The fact that they're imported doesn't change the fact that they're
practicing the patent.

Next try: enforce "most favored nation" pricing.[1]  What will happen
here is that the patent-holders will simply price the poor out of the
market in order to hold on to their profits in the rich part of the
world, especially the U.S.  The U.S. price will go down a little bit.
This is ethically horrible.

What's left: expropriate the patents, or directly regulate the price.
The first is plausible, but (except in software and business methods)
I don't think it's a good idea.  Presumably neither do the "import
cheap drugs" advocates, or they'd just go straight there.  The second
is well-known in theory and practice to lose big.

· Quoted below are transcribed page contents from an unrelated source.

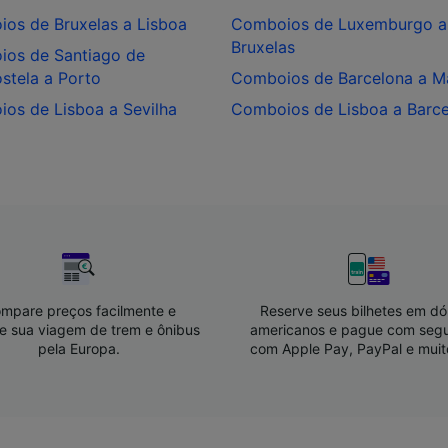
ções em um dispositivo. Publicidade e conteúdo personali
os de Bruxelas a Lisboa
Comboios de Luxemburgo a
 de publicidade e conteúdo, pesquisa de público e
Bruxelas
lvimento de serviços..
os de Santiago de
tela a Porto
Comboios de Barcelona a M
e parceiros (fornecedores)
os de Lisboa a Sevilha
Comboios de Lisboa a Barc
mpare preços facilmente e
Reserve seus bilhetes em dó
e sua viagem de trem e ônibus
americanos e pague com seg
pela Europa.
com Apple Pay, PayPal e muit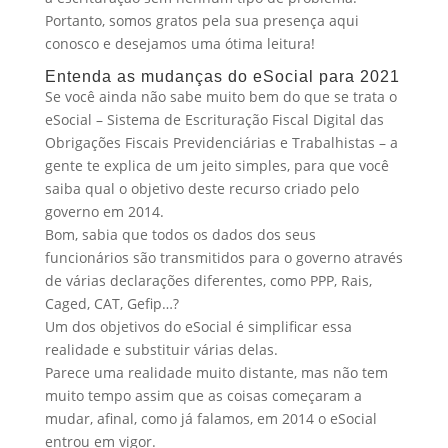
Portanto, somos gratos pela sua presença aqui
conosco e desejamos uma ótima leitura!
Entenda as mudanças do eSocial para 2021
Se você ainda não sabe muito bem do que se trata o
eSocial – Sistema de Escrituração Fiscal Digital das
Obrigações Fiscais Previdenciárias e Trabalhistas – a
gente te explica de um jeito simples, para que você
saiba qual o objetivo deste recurso criado pelo
governo em 2014.
Bom, sabia que todos os dados dos seus
funcionários são transmitidos para o governo através
de várias declarações diferentes, como PPP, Rais,
Caged, CAT, Gefip…?
Um dos objetivos do eSocial é simplificar essa
realidade e substituir várias delas.
Parece uma realidade muito distante, mas não tem
muito tempo assim que as coisas começaram a
mudar, afinal, como já falamos, em 2014 o eSocial
entrou em vigor.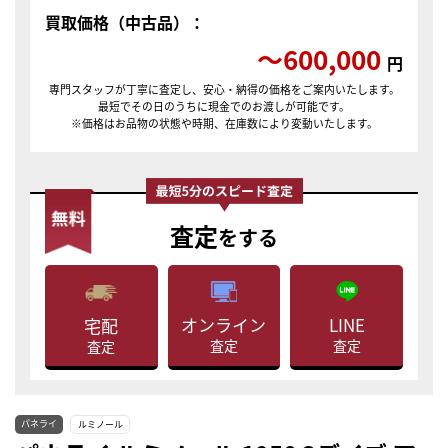
買取価格（中古品）：
〜600,000
円
専門スタッフが丁寧に査定し、安心・納得の価格をご案内いたします。
最短でその日のうちに現金でのお渡しが可能です。
※価格はお品物の状態や時期、在庫数により変動いたします。
査定
をする
LINE
オンライン
宅配
査定
査定
査定
パネライ
ルミノール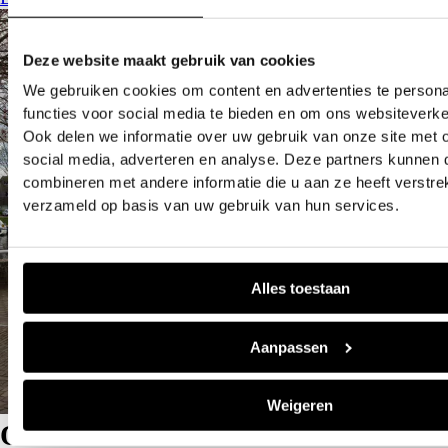
Deze website maakt gebruik van cookies
We gebruiken cookies om content en advertenties te persona
functies voor social media te bieden en om ons websiteverke
Ook delen we informatie over uw gebruik van onze site met 
social media, adverteren en analyse. Deze partners kunnen
combineren met andere informatie die u aan ze heeft verstre
verzameld op basis van uw gebruik van hun services.
Alles toestaan
Aanpassen
Weigeren
Over Janssen Van Kouwen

 > That way, the US consumer isn't subsudizing the rest of the world.

There is no subsidy, just differential pricing.  The excess markup in
the U.S. does *not* go to consumers in the rest of the world; it goes
to the monopolist.  Arguably, it's very much the other way around,
since U.S. consumers are far more likely to own pharma stock than
those of any other country.


Footnotes: 
[1]  This is the rule in international trade that if you are shown to
be giving a tariff break to one country (the most favored nation), you
must apply the same tariff to all other countries party to the treaty.